Make Room For The Stuttering

Stuttering Only Some Of The Time

Posted on: October 6, 2017

I know someone who stutters who refers to himself as someone who stutters “some of the time.” He mentions this in email and Facebook posts every time he comments about something stuttering related.

He’s right, you know! All of us who stutter only stutter some of the time. We generally don’t stutter when we’re alone and talking out loud. We usually don’t stutter when talking to children or animals. And most of us don’t stutter on every single word when we stutter.

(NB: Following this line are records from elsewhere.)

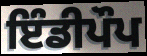
ਇੰਡੀਪੌਪ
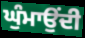
ਘੁੰਮਾਉਂਦੀ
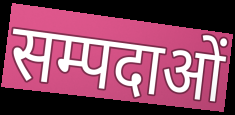
सम्पदाओं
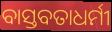
ବାସ୍ତବତାଧର୍ମୀ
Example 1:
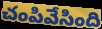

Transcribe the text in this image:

చంపివేసింది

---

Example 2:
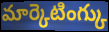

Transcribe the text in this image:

మార్కెటింగ్కు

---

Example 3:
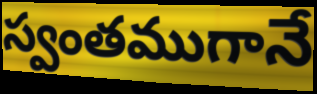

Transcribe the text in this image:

స్వంతముగానే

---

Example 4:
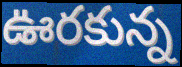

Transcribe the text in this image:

ఊరకున్న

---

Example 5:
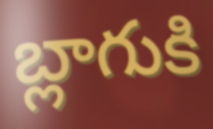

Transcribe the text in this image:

బ్లాగుకి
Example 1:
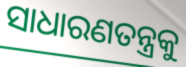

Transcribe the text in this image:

ସାଧାରଣତନ୍ତ୍ରକୁ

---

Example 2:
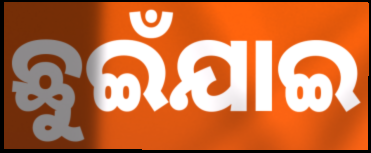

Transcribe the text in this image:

ଛୁଇଁଯାଇ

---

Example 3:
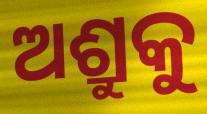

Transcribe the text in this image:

ଅଶ୍ରୁକୁ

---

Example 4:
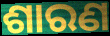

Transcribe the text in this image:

ଶାରଣ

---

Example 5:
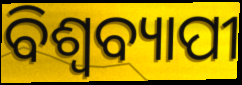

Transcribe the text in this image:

ବିଶ୍ୱବ୍ୟାପୀ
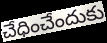
చేధించేందుకు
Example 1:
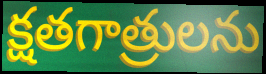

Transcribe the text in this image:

This individual often brings up the notion of the “fragmented self” that pioneer speech therapist Charles Van Riper coined. Basically this means that those who stutter see themselves as two beings – one who sometimes stutters and one who is sometimes fluent. Interestingly, I wrote about this six years ago in a post titled Self, Divided. I talked about how I often felt that I lead two separate lives – one being a covert stutterer and the other passing as fluent.

I really don’t do that anymore. Since “coming out,” I largely stutter openly and do not attempt to “pass” as normally fluent. I’ve shared before how liberating it is to not worry about being found out or exposed as a stutterer.

I wonder how you feel about this. Can you relate to the notion that we can be people who stutter some of the time? What does this mean in terms of how you see yourself?

 

1 Response to "Stuttering Only Some Of The Time"

That means a lot to me ! I remember clearly me explaining “I’m not a stutterer, I just stutter, because that’s not all the time” to a stranger seven years ago (I don’t know if the word stutterer is really used in English ? I’m French)
And from that I went a long way. About three years ago I decided to embrace that part of me and accept that it was there, which I didn’t before : it was just some irritating phase, it would pass. The idea I “don’t really stutter, only some of the time” is to me totally linked to this vision, to the refusing to consider its weight in my life.
Now I say to myself that I may not always stutter, but the stuttering is always there.